En also taught me the fine art of faking it until you make it and, even better, that when you screw up, laugh if off and own it (I even created a special dance for when I make mistakes. When I make mistakes outside of dance class, I do the dance in my head). I don’t know what it was about these classes, but they helped me not be so damn serious. And when I had an awful day, dancing it out to some moderately vulgar hip hop really made things better.

Because her classes were challenging and entertaining, there were a lot of people who became regulars. Some seriously quality people. Some have come and gone, but I’ve made some dear friends along the way. We’ve gotten into the best kinds of trouble in and out of class together.
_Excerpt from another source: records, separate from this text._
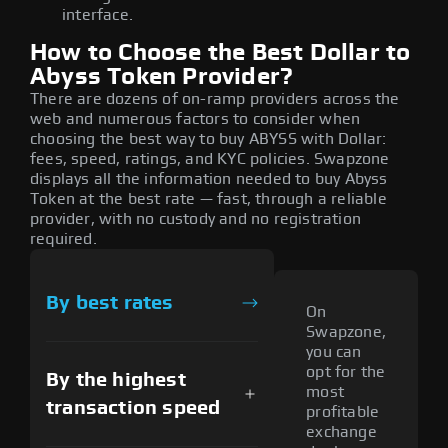
interface.
How to Choose the Best Dollar to
Abyss Token Provider?
There are dozens of on-ramp providers across the
web and numerous factors to consider when
choosing the best way to buy ABYSS with Dollar:
fees, speed, ratings, and KYC policies. Swapzone
displays all the information needed to buy Abyss
Token at the best rate — fast, through a reliable
provider, with no custody and no registration
required.
By best rates
On
Swapzone,
you can
opt for the
By the highest
most
transaction speed
profitable
exchange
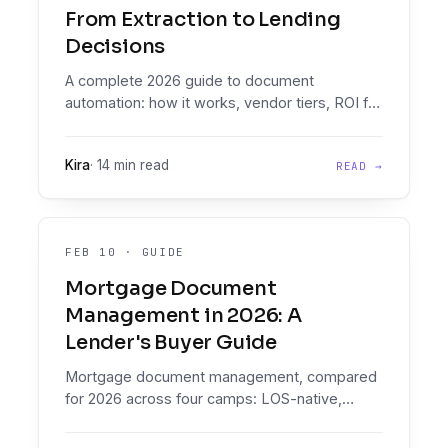
From Extraction to Lending
Decisions
A complete 2026 guide to document
automation: how it works, vendor tiers, ROI for
credit teams, and why lenders need
decisioning, not just extraction.
Kira
·
14 min read
READ →
FEB 10
·
GUIDE
Mortgage Document
Management in 2026: A
Lender's Buyer Guide
Mortgage document management, compared
for 2026 across four camps: LOS-native,
document specialists, enterprise IDP, and
decisioning. See how Floowed's two products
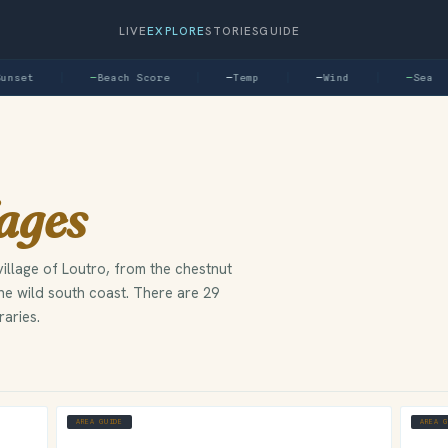
LIVE
EXPLORE
STORIES
GUIDE
nset
—
Beach Score
—
Temp
—
Wind
—
Sea
lages
illage of Loutro, from the chestnut
the wild south coast. There are 29
raries.
AREA GUIDE
AREA 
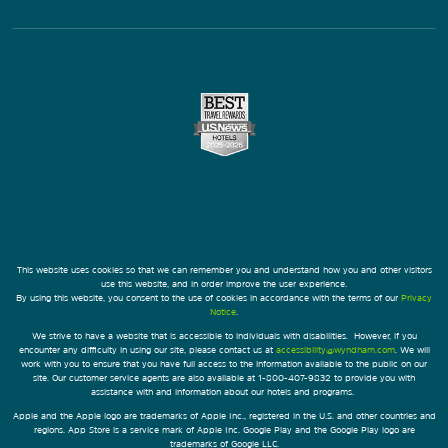
This website uses cookies so that we can remember you and understand how you and other visitors
use this website, and in order improve the user experience.
By using this website, you consent to the use of cookies in accordance with the terms of our
Privacy
Notice
.
We strive to have a website that is accessible to individuals with disabilities. However, if you
encounter any difficulty in using our site, please contact us at
accessibility@wyndham.com
. We will
work with you to ensure that you have full access to the information available to the public on our
site. Our customer service agents are also available at 1-800-407-9832 to provide you with
assistance with and information about our hotels and programs.
Apple and the Apple logo are trademarks of Apple Inc., registered in the U.S. and other countries and
regions. App Store is a service mark of Apple Inc. Google Play and the Google Play logo are
trademarks of Google LLC.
Last year, these classes taught me something I never would have predicted. I learned that even in the darkest days of depression, dancing with your friends for an hour can be enough to keep you held together for another day. Having something like that in your life, even if only for a little while can sometimes be the difference between sinking and swimming.

As you may have guessed by all this reflection, this dancing ritual is about to come to an end. En is moving away and while I know I’ll keep dancing, it is the end of an era. Tonight is our last dance class and obviously I’m heartbroken. I knew it couldn’t have gone on forever (at some point my body was going to make it clear that we are simply to old for such silliness  – note: we’re not even close to there yet), but it would have been okay if it had lasted a few years more.

What I feel most is gratitude. For five years, my Tuesday and Thursday nights have been about doing something I love with people I really enjoy. That’s over 500 hours of dancing my ass off. And while it may never be the same as dancing with En and the other girls, I’m take the attitude I learned there with me wherever I go.

Thanks for everything En.


  1. I love this post. I was very afraid you were about to say you couldn’t dance anymore because of your knee or some other injury. So glad that’s not it, but sad that you’re losing your teacher.

    I hope someday to return to my favorite Zumba teacher, whose name happens to be Isis.